Ethical placebos are designed to maximize the welfare of both the patients and the society, which are under severe resource limitations. However, 11.5% of the participants refused to accept this method (Table 2a) and 23.7% stated that they would subsequently change hospitals if possible (Table 2b). Clearly, such a treatment should not compromise the patients’ rights, as we further discussed in Additional file 1: Appendix 1. Decisions of the patients who passively approve ethical placebos or deny consent warrant further study.

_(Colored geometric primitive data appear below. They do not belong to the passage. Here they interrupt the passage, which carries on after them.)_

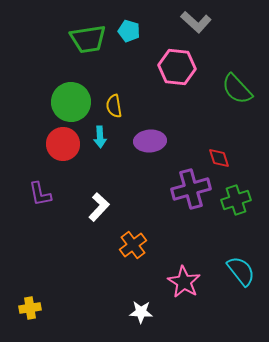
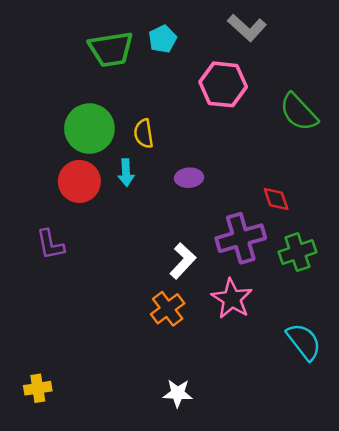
cyan pentagon: (129, 31) -> (163, 39), turned 30
purple ellipse: (150, 141) -> (189, 178), size x0.7
white L-shape: (99, 207) -> (183, 261), moved
pink star: (184, 282) -> (232, 299), moved

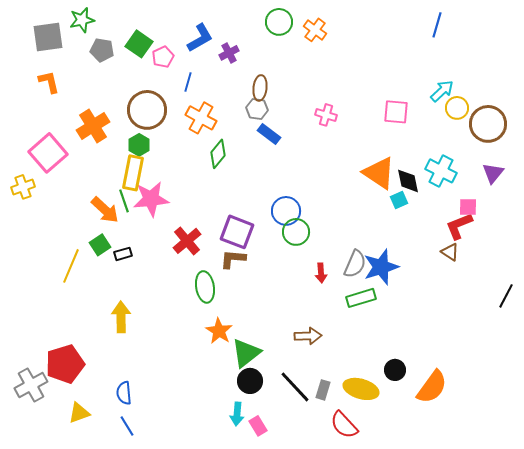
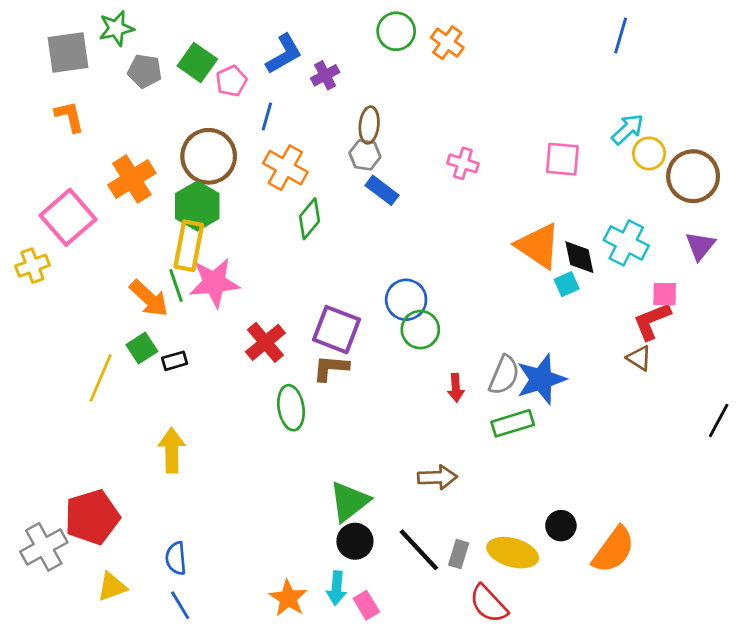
green hexagon: (139, 145) -> (197, 206), size x1.5
orange star: (219, 331) -> (288, 598), moved

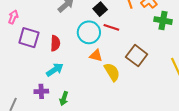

This survey on the acceptance of the intervention was based on responses obtained from a structured questionnaire. Therefore, the reasons for the acceptance or refusal of the patients are unknown. It remains as subject for future work to examine the differences in attitudes toward prescriptions other than placebo and the extent to which posterior explanations of ethical placebo can change patients’ attitudes. It is desirable to investigate the issues further, possibly with qualitative interviews.

Conclusion

The emergence and spread of multidrug-resistant bacteria are major threats to public health. Although various campaigns have been initiated in Japan as countermeasures, none of the efforts have been able to regulate the unnecessary use of antibiotics, either for patients or prescribing physicians. The strategy of prescribing ethical placebos proposed in this paper might work in cases where the disadvantages of unnecessary prescription outweigh the advantages to reduce the number of unnecessary antibiotic prescriptions while maintaining patient satisfaction and easing physicians’ burden of providing explanations. However, various aspects of the ethical placebo are controversial, including ethical issues, technical issues in designing actual operations conforming to current health insurance systems, and, above all, patient acceptance.

At this point of time, it is unrealistic to put this proposal into actual practice. First, the prescription would be considered inappropriate, and further investigations on ethical issues are required. Second, there must be technical issues to realize the scheme under health insurance systems. Third, the psychology and behavior of patients who indicated their non-consent to placebos or intention to change their medical institutions must be investigated to clarify the problems associated with our proposal. Nevertheless, the acceptance by 67.9% participants deserves attention because the ethical placebos can deliver educational opportunities for the patients to accept the evidence-based approaches. Because multilateral interventions have been shown to be more effective as countermeasure than single interventions [1], it would worth further investigation to ensure the diversity in the countermeasure for antimicrobial resistance, a major public health threat nowadays.